I was upset about her lack of time management. I berated her with a few words. I usually try and succeed in not showing my temper in my conversation with her. But that day I gave into my ugly side, the sarcastic one. I asked her,

“Thamee, what grade are you in?”

She replied, “Daddy, what happened? Of course, I am in fourth grade!”

I continued:

“Oh, I was just wondering if you got demoted at school since you seemed not to be able to read a clock. I thought any fourth grader could read a clock”

She replied nothing and I carried on.

“What time does your ice-skating begin?”

She replied, “6:15”

“How long did I tell you the drive takes to get there?

“30 minutes”

“Then as a fourth grader can you tell me what time should we leave home to get there in time?”

“5:45 PM”

“Thank you Thameelay, I just wasn’t sure if you still remember the third-grade math”

She sat quietly. And after a while she asked if I could turn on the radio for her to listen Disney channel songs.
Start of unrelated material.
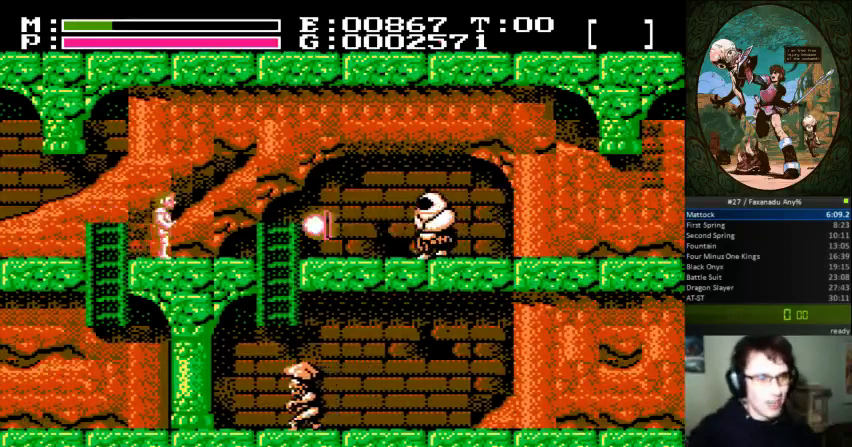
{"buttons": ["DPAD_RIGHT"], "events": [[33, "DPAD_UP", "down"], [67, "A", "down"], [67, "B", "down"], [200, "B", "up"], [300, "A", "up"], [300, "DPAD_UP", "up"]]}
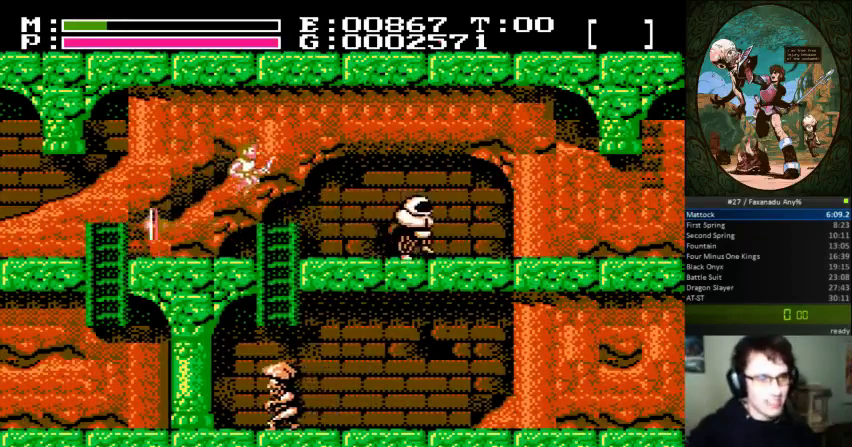
{"buttons": ["B", "DPAD_RIGHT"], "events": [[500, "B", "down"]]}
I said, “Sure of course Thamee-Lay”. With that I turned on the radio.

After one song, I spoke again.

“Do you think listening to the radio will make a car fly and gets to the destination sooner?”

“No daddy, of course not, why”

“Well, I was just wondering. Since you knew that Daddy was a little upset about this delay and you still cared to request to turn on the music, I thought you might be thinking music makes the car goes faster”.

For the next fifteen minutes of the drive, we both sat extremely quiet. I peeped at her from the rearview mirror. She looked remorseful. I started to feel bad. Finally, we got to the skating rink. Normally when she gets a little late to her activities or the school, she jumps out of the car and dashes to the building.  But today after she stepped out of the car, despite being late, she turned around and said,

“Bye daddy, I love you”. And then instead of moving forward, she hesitated a bit to wait for my response.

I was stunned. I wasn’t expecting this. I berated her and treated her sarcastically. I thought she would have slammed the car door as she stormed out. But now she is forgiving me. She is extending the olive branch. I felt suddenly small in front of her. Here a nine-year-old was showing more maturity than her forty something year-old father. I was thinking what I would have done had I been in her shoes, such as slamming the door angrily, yet she had been more gracious than me. And I had forgotten that she was only nine years old. What the heck I was thinking about time management when even some college kids can’t follow it? My frustration at work had spilled over to a child’s innocent life. How ugly? I stepped out of the car, gave her a tight hug and said,

“Bye Thamee-Lay, I love you too”.

Suddenly a smile appeared on her face. She realized her dad had forgiven her. She turned around and dashed happily towards the entrance. Tears welled up in my eyes. And that’s why the world needs children, to make us better persons!